# YOUR TASK
Pick up the piece below on John Karevoll and cash buyers in the housing market, not the items that follow it, and extend it from the last sentence shown.

# EXTRACT PROVIDED
───

Bruce Norris is joined again this week by John Karevoll. John was born in Minneapolis in 1951. His family moved to Norway where he was raised, educated, and married. He worked as a journalist in Oslo for ten years and joined a Scandinavian business publication in New York in 1983. In 1987 he was pulled into the world of data, mining large databases for trends. He has worked for TRW, CDB Infotek, Axiom, and others. His relationship with San Diego-based DataQuick Information Systems goes back to 1989. The statistics he generates are used by public agencies, lending institutions, title companies, and others.
If you are in the business of selling properties, one of the things that has been obvious in the last twelve months, it is becoming increasingly obvious that there is less to compete against. There are also several buyers beating each other up to get something when before there was plenty for all. One of the problems is a lack of inventory, and the other is a competitor who will probably pay cash. John said right now we have the highest level of cash buying. In the Inland Empire, roughly 40% of the buyers are paying cash. As a whole, it is about 30%. It is really hard to get in and compete with this, even if you go in with a pre-approved offer from your lender. It still takes an appraisal and other things, and they are just losing out here.

───

# EXCERPTED RECORDS
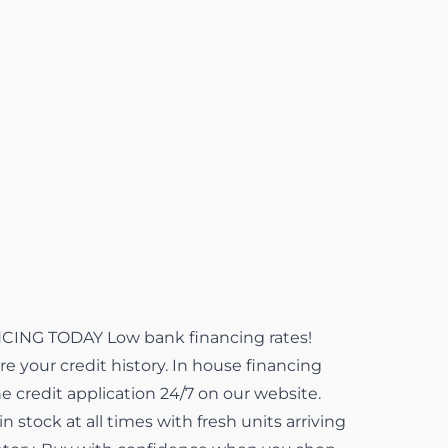
NG TODAY Low bank financing rates!
e your credit history. In house financing
ne credit application 24/7 on our website.
 stock at all times with fresh units arriving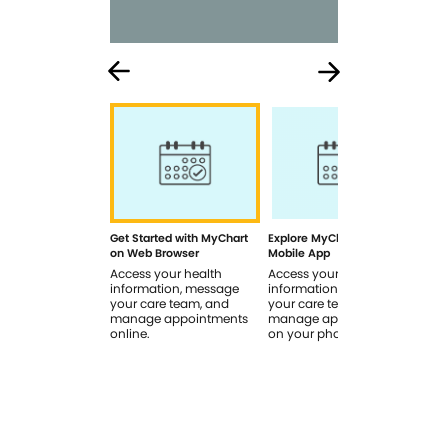
Get Started with MyChart
Explore MyChart on the
How
on Web Browser
Mobile App
In 
Access your health
Access your health
Rev
information, message
information, message
sig
your care team, and
your care team, and
you
manage appointments
manage appointments
you
online.
on your phone.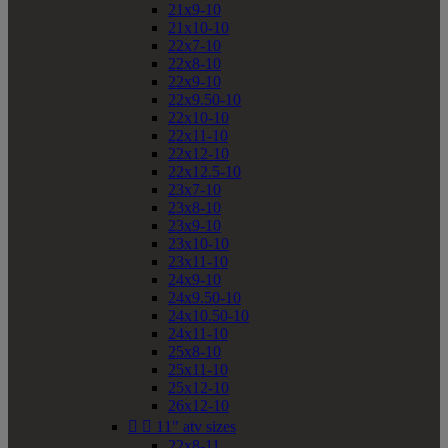
21x9-10
21x10-10
22x7-10
22x8-10
22x9-10
22x9.50-10
22x10-10
22x11-10
22x12-10
22x12.5-10
23x7-10
23x8-10
23x9-10
23x10-10
23x11-10
24x9-10
24x9.50-10
24x10.50-10
24x11-10
25x8-10
25x11-10
25x12-10
26x12-10


11" atv sizes
22x8-11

───

# RESPONSE
John goes to a conference at the Department of Finance about once a year where a lot of the number crunchers look at various things. John said he thinks the last time around one of the biggest issues everybody thinks is going to emerge is this pent-up demand. There is an awful lot of buying activity, which has been put on hold. We have to remember that demand is generated by just the most mundane of things. It could be because people move to an area, graduate from college, get divorced, have kids, or anything that could generate demand. The demand that has been met the past six years has really just been a fraction of the demand that is being generated out there. No matter how you do the numbers, it appears that there is an incredible amount of pent-up demand out there. It is not just the boomerang kids who have gone back to live with their parents after they finish college, it is also retirees and people who want to move closer to work. What we are seeing now with prices off-bottom, people understand that property values are just going to continue to go up for a while. This was a psychological turn. It is hard to buy something if you think it is going to go down in value; but rather it is a lot easier if you think it is going up in value.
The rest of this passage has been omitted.